_Exercise requirements:_ Reproduce word for word the part of the Luna Lily origin story below starting at "Luna Lily Origin" and ending at "of my mind.".

_Passage for review:_
Luna Lily Origin Story
It all started with a doodle. My daughter Lily was four at the time. Below is a drawing I made at the end of December 2004. Nothing became of it at the time, but the image stuck in the back of my mind.
The sketch that started it all
The sketch that started it all
Time passed, my daughter was now seven. I still wanted to make a story for her and felt stressed. I struggled to come up with something. I wrote a rough draft and storyboarded all the pages about a girl who lived all alone on the moon and studied nature on earth with the use of a giant telescope to observe the earth’s natural wonders in an attempt to bring life to the moon. I tried to make it rhyme like a Dr. Seuss book, but it did not succeed. The text will forever be on paper in a folder.
Illustrations from my rhyming children's book. Words not included.
Illustrations from my rhyming children's book. Words not included.
This is the children's book cover I did. That dedication page will have to wait.
This is the children's book cover I did. That dedication page will have to wait.
I then dropped the rhyme and wrote a thirty-two-page picture book that went through many revisions. The concept kept growing and eventually had too much text for a picture book. I shelved it again, and for a short period, I thought it would be a great TV series. I changed the story to meet a very young audience (ages 2-5). That did not work out for many reasons, and so I moved on. As a creator, you search for the right place for your story, and when you can write, draw, and animate, you explore the possibility. I was good at storyboards so, I thought I would create a cartoon pitch. I did it, and it did not feel right. I had changed the heart of the story. Lily was a know-it-all do-gooder who was invincible and had all these quirky friends to take on adventures. I felt I sold her out. I dropped it and never looked back. I learned never to try to write stories you think people will like. You have to write stories you love!

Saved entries
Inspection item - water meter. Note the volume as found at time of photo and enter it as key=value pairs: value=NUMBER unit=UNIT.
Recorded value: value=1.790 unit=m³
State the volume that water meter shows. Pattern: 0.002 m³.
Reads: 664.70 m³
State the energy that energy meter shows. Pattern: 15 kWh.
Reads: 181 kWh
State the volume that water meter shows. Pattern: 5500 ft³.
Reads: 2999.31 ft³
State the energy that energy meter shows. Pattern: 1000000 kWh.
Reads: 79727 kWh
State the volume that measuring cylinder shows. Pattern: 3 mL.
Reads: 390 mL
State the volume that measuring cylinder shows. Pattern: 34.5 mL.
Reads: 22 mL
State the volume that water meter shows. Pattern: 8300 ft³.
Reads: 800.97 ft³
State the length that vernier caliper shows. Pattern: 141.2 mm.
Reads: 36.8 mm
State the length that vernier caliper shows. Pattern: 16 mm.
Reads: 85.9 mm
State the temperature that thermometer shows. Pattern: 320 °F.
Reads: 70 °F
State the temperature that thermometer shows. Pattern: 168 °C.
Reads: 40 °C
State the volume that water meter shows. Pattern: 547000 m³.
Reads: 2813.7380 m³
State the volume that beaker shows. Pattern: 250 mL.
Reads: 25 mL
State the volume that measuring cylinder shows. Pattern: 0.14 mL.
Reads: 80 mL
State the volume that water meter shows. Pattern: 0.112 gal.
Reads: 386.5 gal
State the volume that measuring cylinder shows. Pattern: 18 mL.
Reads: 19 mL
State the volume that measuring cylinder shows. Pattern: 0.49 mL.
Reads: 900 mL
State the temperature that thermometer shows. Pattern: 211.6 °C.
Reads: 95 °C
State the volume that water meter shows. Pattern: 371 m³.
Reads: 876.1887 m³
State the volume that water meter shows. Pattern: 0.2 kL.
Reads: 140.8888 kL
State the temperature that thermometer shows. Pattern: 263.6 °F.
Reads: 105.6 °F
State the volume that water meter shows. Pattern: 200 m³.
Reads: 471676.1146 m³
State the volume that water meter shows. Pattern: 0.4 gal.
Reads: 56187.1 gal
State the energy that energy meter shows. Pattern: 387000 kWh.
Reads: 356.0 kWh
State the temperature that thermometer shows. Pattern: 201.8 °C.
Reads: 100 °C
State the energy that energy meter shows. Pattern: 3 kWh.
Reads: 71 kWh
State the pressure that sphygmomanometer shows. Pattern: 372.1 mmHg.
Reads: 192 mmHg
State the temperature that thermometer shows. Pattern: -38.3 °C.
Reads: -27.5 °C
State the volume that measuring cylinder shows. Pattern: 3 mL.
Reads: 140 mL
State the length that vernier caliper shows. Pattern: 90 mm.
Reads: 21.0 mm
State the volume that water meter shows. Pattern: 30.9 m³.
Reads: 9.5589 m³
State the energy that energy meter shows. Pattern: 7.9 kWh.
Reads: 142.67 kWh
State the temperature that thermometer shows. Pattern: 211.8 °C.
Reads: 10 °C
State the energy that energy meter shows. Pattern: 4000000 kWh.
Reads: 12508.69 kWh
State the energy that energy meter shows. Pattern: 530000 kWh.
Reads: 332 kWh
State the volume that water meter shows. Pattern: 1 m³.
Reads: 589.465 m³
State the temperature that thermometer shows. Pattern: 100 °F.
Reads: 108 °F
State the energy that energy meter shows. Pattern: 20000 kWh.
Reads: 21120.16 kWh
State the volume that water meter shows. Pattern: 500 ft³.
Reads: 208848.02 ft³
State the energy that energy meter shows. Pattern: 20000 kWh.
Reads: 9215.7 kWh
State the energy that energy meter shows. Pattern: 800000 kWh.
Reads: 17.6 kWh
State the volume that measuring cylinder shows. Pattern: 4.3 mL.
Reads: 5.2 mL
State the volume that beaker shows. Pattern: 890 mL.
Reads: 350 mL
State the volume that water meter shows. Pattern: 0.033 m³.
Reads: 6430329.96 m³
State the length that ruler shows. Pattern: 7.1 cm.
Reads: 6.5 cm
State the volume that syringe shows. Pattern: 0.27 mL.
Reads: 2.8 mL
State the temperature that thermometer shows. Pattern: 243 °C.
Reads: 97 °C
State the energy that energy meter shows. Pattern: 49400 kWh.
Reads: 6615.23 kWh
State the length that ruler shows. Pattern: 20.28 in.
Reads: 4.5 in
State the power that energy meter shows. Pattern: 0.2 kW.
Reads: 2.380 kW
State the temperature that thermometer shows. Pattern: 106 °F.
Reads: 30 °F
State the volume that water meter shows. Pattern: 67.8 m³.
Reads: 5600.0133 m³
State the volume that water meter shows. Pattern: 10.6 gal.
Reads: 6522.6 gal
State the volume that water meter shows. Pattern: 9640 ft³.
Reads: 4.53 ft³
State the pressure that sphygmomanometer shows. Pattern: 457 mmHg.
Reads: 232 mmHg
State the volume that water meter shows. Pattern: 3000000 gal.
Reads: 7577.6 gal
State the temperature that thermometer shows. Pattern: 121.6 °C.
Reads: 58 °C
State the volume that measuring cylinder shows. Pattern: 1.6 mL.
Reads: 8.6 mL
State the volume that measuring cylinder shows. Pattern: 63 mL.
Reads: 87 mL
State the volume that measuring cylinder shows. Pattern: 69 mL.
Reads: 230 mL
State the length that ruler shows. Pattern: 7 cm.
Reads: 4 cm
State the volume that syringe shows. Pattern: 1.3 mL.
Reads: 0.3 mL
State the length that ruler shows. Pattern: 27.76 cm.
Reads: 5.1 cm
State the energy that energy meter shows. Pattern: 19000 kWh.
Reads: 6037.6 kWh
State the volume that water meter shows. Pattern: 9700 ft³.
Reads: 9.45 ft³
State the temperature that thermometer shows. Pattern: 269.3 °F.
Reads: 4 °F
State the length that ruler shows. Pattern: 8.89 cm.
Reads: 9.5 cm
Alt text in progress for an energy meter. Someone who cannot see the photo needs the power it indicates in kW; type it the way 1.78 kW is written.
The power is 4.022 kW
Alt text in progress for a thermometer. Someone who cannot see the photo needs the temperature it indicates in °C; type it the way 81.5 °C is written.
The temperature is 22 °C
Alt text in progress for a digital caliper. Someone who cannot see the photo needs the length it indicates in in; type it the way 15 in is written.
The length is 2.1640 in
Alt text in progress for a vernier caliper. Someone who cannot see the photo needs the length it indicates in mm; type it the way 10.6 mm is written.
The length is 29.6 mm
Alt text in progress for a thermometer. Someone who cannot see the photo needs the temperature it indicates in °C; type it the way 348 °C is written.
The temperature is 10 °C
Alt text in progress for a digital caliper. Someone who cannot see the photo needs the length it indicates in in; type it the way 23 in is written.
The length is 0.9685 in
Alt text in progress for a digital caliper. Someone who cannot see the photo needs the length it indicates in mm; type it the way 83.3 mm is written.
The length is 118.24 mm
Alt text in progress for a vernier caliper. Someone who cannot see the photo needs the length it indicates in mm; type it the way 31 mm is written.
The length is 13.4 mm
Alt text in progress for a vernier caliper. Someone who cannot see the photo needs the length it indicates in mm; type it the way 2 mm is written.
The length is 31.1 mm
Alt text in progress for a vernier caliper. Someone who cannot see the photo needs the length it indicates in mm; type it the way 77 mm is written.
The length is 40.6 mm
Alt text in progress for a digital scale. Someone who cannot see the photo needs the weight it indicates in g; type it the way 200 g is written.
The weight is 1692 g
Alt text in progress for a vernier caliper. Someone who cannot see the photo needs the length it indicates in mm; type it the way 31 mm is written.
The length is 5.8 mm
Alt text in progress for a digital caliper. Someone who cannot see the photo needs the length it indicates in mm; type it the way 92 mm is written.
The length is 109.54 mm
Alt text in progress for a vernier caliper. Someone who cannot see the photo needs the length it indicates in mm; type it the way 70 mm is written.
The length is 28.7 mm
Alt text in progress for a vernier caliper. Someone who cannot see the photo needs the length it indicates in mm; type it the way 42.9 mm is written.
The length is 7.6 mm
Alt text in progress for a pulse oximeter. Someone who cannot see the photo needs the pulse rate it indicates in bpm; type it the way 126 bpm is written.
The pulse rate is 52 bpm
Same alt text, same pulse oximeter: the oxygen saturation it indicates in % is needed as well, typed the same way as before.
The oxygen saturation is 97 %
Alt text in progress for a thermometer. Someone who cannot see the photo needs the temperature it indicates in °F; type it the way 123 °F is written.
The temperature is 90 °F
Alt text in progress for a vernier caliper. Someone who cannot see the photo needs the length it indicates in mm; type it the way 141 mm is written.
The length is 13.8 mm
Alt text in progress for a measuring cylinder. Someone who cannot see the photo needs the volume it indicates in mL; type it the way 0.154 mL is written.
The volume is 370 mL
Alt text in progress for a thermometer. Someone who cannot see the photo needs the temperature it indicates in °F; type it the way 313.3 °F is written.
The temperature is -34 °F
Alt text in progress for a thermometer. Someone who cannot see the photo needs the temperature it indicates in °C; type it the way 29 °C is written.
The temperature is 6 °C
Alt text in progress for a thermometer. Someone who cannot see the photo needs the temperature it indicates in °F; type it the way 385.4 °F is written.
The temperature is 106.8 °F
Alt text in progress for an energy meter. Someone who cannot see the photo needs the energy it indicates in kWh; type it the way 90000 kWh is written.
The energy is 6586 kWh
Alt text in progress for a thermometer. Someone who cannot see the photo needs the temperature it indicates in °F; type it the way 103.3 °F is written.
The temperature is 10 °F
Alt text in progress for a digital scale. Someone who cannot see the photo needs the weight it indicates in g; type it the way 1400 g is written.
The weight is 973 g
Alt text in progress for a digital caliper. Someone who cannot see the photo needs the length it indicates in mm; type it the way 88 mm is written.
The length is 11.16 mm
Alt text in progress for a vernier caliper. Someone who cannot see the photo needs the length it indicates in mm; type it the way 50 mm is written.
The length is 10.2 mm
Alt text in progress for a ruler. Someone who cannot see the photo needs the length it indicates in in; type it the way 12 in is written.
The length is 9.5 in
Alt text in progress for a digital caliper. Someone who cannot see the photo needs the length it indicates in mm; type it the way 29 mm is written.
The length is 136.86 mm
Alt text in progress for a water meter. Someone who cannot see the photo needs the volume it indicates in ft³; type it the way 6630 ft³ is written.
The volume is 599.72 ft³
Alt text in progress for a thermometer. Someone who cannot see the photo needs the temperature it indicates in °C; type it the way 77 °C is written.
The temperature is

_Task response:_
Luna Lily Origin Story
It all started with a doodle. My daughter Lily was four at the time. Below is a drawing I made at the end of December 2004. Nothing became of it at the time, but the image stuck in the back of my mind.